One of the biggest values of PPLI is the fact that each policy is specifically designed for the customer. This allows for the client to have input on the asset management selection and gives them options in the way the policy is priced and structured. PPLI policies being placed today are not designed to maximize the death benefit, since a primary focus is minimizing the cost drag on the investment portfolio. The usual policy design is for a minimum non-MEC death benefit if they want to maintain the tax-advantaged nature of withdrawals and loans down the road. However; ultra-affluent clients typically care more about the accessibility of that cash value if they need it, and care less about its ultimate tax treatment. Their first priority is to maximize cash value accumulation within the policy in order to offer a large, tax-free death benefit to their heirs. This goes back to their main concern being maintaining the wealth they currently have for their family, as opposed to building it or accessing it. In the situations where the primary insured is highly rated or uninsurable, there is the option of survivorship products as well as PPVAs. Most of the large financial institutions sell private placement variable annuities because they don’t want to worry about face amount retention or underwriting issues, but this is doing a disservice for most of these clients as the ultimate death benefit is taxable and that is part of what the clients and their families are trying to avoid. Using a MEC policy maintains the tax-free death benefit for heirs while keeping costs low and reduces the net amount at risk for the insurance company.
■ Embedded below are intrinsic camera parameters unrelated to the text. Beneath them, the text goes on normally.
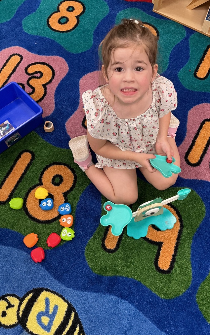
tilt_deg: -67.0
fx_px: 284
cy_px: 168
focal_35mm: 31
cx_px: 115
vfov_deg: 61.2
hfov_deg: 40.6
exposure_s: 1/60
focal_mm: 3
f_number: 1.8
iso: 64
Enhancing the insurability of the overall policy by bringing in the spouse with a survivorship option keeps the tax-free transfer of wealth on the table for the family (if it is an option).
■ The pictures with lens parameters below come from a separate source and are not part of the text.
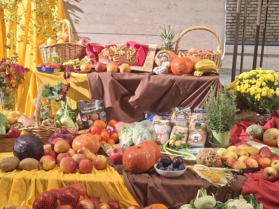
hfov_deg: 38.0
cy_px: 133
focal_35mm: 50
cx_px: 167
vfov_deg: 29.0
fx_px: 403
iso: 320
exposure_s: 1/50
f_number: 1.8
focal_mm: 5.54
Private placement products aren’t designed like traditional products, so the marketplace has always been small. At times there have been only a handful of agents in the whole insurance industry that actively worked on PPLI. The compensation is designed as an “Assets-Under-Management” model, so over time it is very lucrative if you are consistently writing business—but if it is a single case, the time and cost is prohibitive for most producers. Given all the hurdles that are naturally in the way of selling life insurance, PPLI is very easy to place with the people who need and want it. Almost every family office is aware of it, even if they have not yet used it, and more trust companies are open to the discussion for their most important clients.
Today there are a number of insurance companies active in the market and actually, for the first time, there are a number of companies that are looking at it for the first time. It is the perfect tool for the appropriate client and situation where the ultra-affluent are looking to “not lose money” and everyone should be aware of how it works.